[Opening Supplied material section]

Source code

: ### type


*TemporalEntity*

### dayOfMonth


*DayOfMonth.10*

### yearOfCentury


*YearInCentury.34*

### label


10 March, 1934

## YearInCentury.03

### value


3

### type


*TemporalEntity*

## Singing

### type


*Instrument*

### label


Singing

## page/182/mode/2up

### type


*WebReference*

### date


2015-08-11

[Closing Supplied material section]

» Work required:
Type the data again exactly. Leave nothing out.

» Written answer:
Source code

: ### type


*TemporalEntity*

### dayOfMonth


*DayOfMonth.10*

### yearOfCentury


*YearInCentury.34*

### label


10 March, 1934

## YearInCentury.03

### value


3

### type


*TemporalEntity*

## Singing

### type


*Instrument*

### label


Singing

## page/182/mode/2up

### type


*WebReference*

### date


2015-08-11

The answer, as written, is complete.